> Page excerpt:
This blog is not as advertised and out of sequence but I think you’ll enjoy it. It’s a long one so get a cuppa before reading.
I was going back through some photos last night and came across the ones I had taken while in Nong Khai situated in the far North East of Thailand on the banks of the mighty Mekong River, the 11th longest river in the world (4,880 km). The trouble with travelling around is that it is easy for each place to quickly fade as new interesting sights and experiences overwhelm previous memories. Seeing the photos brought it all back and I felt the urge to share this wonderful trip with you.
The trip to Nong Khai was always going to be part of my two weeks stay in Si Bun Ruang, Isaan. To be a couple hours away from the Mekong and not to see it would be something I would regret. The Mekong defines many of the borders between Thailand and its neighbours, Myanmar (Burma), Laos in the North East and West and Cambodia in the East. Also the name Mekong is so synonymous with Asia that I had to see it for myself.
Although the trip could be done in a day I didn’t want to rush things so booked an overnight stay at the Mut Mee a highly recommended (No.1 B&B) Trip Advisor guesthouse right in the centre of Nong Khai and on the banks of the Mekong itself http://www.mutmee.com/. I do recommend it if you are in the area!
From Si Bun Ruang the drive took us through Udon Thani, a halfway point at maybe one hour, and then onto Nong Khai. Good dual lane roads with a reasonable amount of traffic but nothing too demanding other than Thai driving, which keeps one alert at all times.

Dataset entries
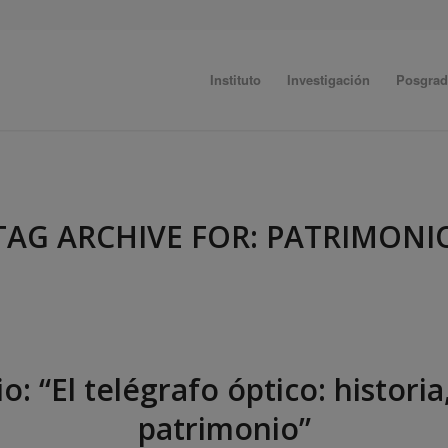
Instituto
Investigación
Posgra
TAG ARCHIVE FOR:
PATRIMONI
: “El telégrafo óptico: historia
patrimonio”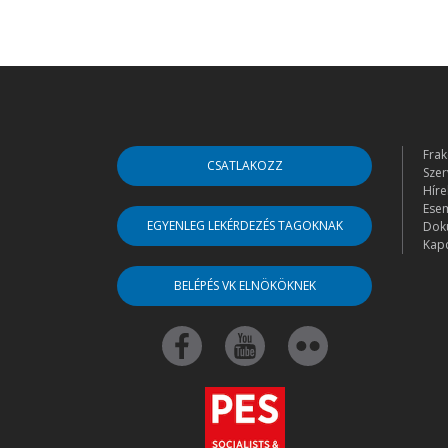
Frak
CSATLAKOZZ
Szer
Híre
Ese
EGYENLEG LEKÉRDEZÉS TAGOKNAK
Dok
Kapc
BELÉPÉS VK ELNÖKÖKNEK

> What you need to do:
1 - For each statement about the Nong Khai travel blog, answer yes or no and quote the words of the blog that decide it: (a) the Mekong is called the 11th longest river in the world; (b) the writer made the trip to Nong Khai in a single day; (c) Udon Thani is described as a halfway point on the drive.
2 - Resume the Nong Khai travel blog, starting right after its last sentence.
The listing has no role in any of this.

> Task answers:
1 -
(a) Yes: "the 11th longest river in the world (4,880 km)"
(b) No: "Although the trip could be done in a day I didn’t want to rush things so booked an overnight stay"
(c) Yes: "Udon Thani, a halfway point at maybe one hour"

2 -
You can see Nong Khai marked on the map below in the top right. Si Bun Ruang is in the bottom middle. Udon Thani in the centre right.
We arrived in Nong Khai well before our book-in time at the Mut Mee so parked in a local temple at a cost of 20 TBH ($0.70), which I hope went to the temple coffers. By the way if you are looking for parking in towns or cities temples will often have car parking available for which they may charge small fee. Can be a good option rather than hunting for a space on the street and I’m sure gets you a couple Buddhist merit points too.
Many Thai towns have these ornamental gateways at the entry and exit points. Nong Khai has a serpent theme. Many of them have large photos of Thai royalty, which by the way are everywhere you go in Thailand.
Traffic lights have a countdown display to tell you how much longer you are to wait on a red or how long the green has to go. There is a general movement forward, especially by the motorcycles who push their way to the front of the line, at about minus 5 on a red stop. The race is on after that.
Nong Khai town itself is like all Thai towns I have seen. Unattractive with not a lot going for them.
Having parked we headed straight to the riverfront to see the Mekong. Not a pretty river I have to say. Very wide at this time of year. In the dry season it can be impossible to navigate as it gets too shallow. The rains bring lots of mud so it is extremely brown and the current is running very fast. Fall in and you’d get a free trip to the South China Sea in no time.
One of the main tourist attractions for foreigners and Thais are the huge undercover markets, which sell lots of things nobody really needs like all these places. Plenty of Laos people working in the stalls as it is just a jump across the river for them and probably more work in Thailand than Laos. I don’t know how working visa regulations apply for them.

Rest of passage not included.